"""

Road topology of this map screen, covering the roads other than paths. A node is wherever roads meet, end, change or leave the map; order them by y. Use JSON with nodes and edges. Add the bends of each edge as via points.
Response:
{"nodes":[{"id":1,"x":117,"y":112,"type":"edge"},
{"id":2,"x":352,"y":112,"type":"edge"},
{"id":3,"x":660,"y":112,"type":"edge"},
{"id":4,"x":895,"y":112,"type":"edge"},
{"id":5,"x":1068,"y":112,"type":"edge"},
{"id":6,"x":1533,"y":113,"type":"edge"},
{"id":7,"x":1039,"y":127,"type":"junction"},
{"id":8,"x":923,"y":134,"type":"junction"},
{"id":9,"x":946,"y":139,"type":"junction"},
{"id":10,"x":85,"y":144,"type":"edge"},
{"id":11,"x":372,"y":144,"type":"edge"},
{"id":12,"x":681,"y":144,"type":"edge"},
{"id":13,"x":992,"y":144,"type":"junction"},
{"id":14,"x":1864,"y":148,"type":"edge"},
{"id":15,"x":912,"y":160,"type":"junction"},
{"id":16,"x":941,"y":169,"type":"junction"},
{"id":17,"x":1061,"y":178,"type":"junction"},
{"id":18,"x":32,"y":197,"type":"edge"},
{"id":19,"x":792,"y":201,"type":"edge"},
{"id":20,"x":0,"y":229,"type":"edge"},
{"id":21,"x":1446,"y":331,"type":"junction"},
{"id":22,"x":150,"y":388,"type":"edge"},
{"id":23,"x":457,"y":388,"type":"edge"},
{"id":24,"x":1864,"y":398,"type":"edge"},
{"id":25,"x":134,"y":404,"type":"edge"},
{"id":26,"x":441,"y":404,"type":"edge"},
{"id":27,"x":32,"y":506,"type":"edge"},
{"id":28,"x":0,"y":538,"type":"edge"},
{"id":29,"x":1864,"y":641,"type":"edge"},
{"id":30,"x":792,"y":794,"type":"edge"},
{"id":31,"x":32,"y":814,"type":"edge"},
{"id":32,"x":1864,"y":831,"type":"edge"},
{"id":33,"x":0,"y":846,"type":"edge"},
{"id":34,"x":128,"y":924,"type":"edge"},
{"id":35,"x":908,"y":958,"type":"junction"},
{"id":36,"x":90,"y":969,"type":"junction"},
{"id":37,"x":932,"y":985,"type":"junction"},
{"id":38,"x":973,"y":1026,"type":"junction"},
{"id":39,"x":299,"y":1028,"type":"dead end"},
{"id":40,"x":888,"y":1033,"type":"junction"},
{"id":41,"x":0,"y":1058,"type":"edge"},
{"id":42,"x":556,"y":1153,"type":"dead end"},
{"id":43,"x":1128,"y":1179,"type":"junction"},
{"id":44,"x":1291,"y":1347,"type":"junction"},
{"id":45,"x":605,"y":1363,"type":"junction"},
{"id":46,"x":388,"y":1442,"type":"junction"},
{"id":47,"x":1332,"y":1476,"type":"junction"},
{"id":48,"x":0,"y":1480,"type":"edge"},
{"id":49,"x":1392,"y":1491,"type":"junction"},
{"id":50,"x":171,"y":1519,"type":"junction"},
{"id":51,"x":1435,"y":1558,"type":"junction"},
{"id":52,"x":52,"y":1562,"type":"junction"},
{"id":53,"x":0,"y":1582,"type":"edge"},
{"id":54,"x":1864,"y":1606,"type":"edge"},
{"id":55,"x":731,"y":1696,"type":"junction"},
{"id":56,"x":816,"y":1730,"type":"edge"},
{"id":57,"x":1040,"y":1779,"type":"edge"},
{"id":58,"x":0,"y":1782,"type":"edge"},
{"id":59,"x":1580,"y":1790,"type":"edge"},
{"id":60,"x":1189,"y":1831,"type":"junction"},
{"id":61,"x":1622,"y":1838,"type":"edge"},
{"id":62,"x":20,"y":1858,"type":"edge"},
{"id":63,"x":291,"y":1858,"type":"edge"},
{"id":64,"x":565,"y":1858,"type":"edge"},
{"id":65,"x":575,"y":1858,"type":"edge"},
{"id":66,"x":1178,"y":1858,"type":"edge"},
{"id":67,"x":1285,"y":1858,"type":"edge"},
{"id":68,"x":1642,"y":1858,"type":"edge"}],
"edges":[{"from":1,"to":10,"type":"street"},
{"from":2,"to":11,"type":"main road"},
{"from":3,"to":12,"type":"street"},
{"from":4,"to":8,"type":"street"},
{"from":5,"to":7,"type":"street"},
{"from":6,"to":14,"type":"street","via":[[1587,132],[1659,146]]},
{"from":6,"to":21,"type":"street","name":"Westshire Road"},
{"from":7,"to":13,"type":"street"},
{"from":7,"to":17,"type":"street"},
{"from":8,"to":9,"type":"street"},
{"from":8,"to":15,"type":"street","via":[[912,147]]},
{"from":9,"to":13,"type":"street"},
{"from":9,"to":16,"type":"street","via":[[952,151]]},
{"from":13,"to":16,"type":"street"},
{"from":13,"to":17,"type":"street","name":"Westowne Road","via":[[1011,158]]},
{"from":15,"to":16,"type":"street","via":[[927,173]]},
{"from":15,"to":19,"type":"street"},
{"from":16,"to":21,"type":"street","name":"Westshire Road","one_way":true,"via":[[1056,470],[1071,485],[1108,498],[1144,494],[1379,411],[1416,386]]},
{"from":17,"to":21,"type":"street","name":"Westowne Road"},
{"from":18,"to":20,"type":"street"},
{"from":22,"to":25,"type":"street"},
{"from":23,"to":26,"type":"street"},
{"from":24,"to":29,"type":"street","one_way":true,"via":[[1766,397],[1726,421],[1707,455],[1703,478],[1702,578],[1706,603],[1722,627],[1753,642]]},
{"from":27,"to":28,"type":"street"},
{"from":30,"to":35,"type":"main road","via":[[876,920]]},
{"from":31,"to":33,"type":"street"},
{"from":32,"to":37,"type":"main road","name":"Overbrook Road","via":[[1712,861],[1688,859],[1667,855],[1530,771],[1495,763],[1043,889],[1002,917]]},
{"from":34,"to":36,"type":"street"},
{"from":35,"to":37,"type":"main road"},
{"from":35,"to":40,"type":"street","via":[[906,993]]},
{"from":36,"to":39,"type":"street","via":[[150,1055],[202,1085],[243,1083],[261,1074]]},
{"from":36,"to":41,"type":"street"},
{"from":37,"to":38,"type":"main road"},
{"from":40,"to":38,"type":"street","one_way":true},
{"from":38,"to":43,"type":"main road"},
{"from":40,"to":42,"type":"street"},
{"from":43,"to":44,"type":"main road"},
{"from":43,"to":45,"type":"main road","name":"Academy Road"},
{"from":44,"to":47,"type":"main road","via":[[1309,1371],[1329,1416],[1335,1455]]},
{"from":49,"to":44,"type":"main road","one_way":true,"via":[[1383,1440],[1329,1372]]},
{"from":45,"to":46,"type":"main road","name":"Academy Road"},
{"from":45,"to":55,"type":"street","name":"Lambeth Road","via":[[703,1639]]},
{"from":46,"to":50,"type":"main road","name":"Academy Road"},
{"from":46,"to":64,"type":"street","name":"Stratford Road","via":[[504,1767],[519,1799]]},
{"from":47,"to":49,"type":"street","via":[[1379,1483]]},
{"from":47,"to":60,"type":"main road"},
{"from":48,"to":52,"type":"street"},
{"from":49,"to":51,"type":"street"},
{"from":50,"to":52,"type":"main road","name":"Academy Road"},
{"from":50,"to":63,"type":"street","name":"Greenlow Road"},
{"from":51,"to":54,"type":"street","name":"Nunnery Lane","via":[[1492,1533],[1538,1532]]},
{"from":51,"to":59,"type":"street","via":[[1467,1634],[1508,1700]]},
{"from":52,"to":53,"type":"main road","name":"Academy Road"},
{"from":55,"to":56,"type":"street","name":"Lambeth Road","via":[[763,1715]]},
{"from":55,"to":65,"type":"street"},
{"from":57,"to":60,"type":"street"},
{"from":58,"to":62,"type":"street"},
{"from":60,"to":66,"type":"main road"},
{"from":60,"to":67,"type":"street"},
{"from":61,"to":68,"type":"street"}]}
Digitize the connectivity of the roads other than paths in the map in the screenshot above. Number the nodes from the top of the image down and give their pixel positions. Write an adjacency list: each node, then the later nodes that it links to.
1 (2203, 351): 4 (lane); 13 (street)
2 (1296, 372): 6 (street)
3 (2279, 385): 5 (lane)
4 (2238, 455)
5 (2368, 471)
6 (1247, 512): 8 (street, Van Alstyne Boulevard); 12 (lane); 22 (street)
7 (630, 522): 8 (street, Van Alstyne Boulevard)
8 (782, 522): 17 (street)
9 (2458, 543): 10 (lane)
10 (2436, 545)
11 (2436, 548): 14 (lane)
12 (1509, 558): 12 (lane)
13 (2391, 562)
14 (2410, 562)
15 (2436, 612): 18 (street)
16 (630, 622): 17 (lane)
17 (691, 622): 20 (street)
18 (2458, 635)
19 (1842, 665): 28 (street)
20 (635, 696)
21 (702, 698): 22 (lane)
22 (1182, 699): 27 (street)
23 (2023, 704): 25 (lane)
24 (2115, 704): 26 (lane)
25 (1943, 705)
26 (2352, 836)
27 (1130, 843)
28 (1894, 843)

"""

#### Exercise aim
Extract every line from the records above that contains the word "each".

#### Response to this exercise
Road topology of this map screen, covering the roads other than paths. A node is wherever roads meet, end, change or leave the map; order them by y. Use JSON with nodes and edges. Add the bends of each edge as via points.
Digitize the connectivity of the roads other than paths in the map in the screenshot above. Number the nodes from the top of the image down and give their pixel positions. Write an adjacency list: each node, then the later nodes that it links to.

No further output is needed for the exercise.